# Exercise
Please take the records that follow and repeat exactly the lines starting with the line with "focal_35mm: 39" and going on through the line with "focal_mm: 6.76".

# Data shown
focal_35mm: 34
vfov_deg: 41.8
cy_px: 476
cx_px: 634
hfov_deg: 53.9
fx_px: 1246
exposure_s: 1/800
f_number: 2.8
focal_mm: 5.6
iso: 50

---

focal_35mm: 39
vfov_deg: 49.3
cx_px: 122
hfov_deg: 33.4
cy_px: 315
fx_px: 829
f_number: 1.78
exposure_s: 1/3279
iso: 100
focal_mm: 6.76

# Answer to the problem
focal_35mm: 39
vfov_deg: 49.3
cx_px: 122
hfov_deg: 33.4
cy_px: 315
fx_px: 829
f_number: 1.78
exposure_s: 1/3279
iso: 100
focal_mm: 6.76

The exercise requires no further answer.